Good answer! I'd also suggest adding label = 'accounts' and label = 'ads' to your AppConfig classes. This way you can use "python manage.py makemigrations accounts" instead of having to write the full path apps.accounts in migration commands.
1

The previous answer is correct about updating the name attribute, but I'd suggest also adding the label attribute to make your life easier when working with migrations.

In apps/accounts/apps.py:

from django.apps import AppConfig
class AccountsConfig(AppConfig):
 default_auto_field = 'django.db.models.BigAutoField'
 name = 'apps.accounts' # Full dotted path to the app
 label = 'accounts' # Short name for the app

And in apps/ads/apps.py:

from django.apps import AppConfig
class AdsConfig(AppConfig):
 default_auto_field = 'django.db.models.BigAutoField'
 name = 'apps.ads'
 label = 'ads'

Why add label?

The label attribute allows you to reference the app by its short name in management commands.

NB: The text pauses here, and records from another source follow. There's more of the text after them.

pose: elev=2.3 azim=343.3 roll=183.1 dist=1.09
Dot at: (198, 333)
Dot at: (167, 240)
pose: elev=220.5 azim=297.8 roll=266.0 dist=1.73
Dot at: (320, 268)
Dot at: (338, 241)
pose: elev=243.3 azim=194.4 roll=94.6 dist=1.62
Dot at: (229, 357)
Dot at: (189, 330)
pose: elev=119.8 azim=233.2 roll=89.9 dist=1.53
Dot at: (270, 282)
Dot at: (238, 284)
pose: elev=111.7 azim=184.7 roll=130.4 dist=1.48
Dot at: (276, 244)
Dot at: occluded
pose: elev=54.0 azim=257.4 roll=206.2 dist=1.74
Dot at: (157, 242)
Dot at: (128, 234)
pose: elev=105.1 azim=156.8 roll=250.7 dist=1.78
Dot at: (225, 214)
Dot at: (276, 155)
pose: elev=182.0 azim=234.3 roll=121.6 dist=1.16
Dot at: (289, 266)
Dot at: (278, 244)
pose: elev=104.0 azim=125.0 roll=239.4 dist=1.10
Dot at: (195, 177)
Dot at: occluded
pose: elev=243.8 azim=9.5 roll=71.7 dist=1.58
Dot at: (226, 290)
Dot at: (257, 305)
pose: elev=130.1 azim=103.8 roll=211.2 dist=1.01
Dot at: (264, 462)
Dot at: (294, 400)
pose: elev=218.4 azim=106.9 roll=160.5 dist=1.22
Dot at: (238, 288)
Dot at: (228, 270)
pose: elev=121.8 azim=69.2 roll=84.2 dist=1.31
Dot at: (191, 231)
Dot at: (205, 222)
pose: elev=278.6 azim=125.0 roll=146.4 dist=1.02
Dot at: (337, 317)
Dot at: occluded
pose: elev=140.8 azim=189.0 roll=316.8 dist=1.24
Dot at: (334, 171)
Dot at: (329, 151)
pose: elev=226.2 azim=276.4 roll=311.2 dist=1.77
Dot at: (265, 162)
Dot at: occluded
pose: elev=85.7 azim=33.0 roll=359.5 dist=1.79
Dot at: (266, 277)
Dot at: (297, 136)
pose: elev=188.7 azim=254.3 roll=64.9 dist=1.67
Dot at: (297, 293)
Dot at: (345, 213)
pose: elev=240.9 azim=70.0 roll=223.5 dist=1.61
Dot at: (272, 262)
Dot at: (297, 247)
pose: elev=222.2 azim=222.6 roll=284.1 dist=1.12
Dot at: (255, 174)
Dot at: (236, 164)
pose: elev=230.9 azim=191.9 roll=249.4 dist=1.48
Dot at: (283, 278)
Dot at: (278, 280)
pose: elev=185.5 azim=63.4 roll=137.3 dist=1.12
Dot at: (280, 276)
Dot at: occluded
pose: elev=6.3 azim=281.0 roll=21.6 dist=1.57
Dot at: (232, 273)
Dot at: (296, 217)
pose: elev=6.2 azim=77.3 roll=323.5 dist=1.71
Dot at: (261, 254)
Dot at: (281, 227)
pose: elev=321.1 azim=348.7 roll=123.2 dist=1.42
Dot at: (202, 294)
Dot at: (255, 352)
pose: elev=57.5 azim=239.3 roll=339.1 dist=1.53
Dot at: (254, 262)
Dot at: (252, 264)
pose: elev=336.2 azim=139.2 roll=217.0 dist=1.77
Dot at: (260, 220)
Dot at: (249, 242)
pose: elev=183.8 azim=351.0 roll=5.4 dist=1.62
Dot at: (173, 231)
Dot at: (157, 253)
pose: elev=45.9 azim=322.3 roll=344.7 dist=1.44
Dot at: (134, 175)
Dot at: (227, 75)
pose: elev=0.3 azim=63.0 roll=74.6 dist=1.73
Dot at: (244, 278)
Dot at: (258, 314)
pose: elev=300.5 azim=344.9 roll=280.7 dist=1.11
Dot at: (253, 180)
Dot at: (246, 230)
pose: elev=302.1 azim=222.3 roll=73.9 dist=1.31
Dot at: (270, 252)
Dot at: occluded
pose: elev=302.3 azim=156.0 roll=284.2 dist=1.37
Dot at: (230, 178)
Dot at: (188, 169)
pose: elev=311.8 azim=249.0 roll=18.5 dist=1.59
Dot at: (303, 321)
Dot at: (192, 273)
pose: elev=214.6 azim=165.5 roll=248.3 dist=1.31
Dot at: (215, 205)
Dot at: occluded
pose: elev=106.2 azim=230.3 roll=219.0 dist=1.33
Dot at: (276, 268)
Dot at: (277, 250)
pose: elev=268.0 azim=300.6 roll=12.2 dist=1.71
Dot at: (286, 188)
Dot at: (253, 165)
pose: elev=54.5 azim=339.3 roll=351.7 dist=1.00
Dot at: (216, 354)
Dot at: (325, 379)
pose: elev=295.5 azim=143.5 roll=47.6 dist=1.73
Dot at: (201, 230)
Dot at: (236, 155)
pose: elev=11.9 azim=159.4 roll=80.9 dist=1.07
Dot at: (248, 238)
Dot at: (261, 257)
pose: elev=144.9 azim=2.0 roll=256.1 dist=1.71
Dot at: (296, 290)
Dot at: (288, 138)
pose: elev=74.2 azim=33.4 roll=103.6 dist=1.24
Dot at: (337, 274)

Without it, you'd have to use the full path like:

python manage.py makemigrations apps.accounts

But with the label set, you can simply use:

python manage.py makemigrations accounts

This keeps your commands cleaner and is especially helpful when you have deeply nested app structures.

After making these changes, run python manage.py makemigrations and it should detect your models properly.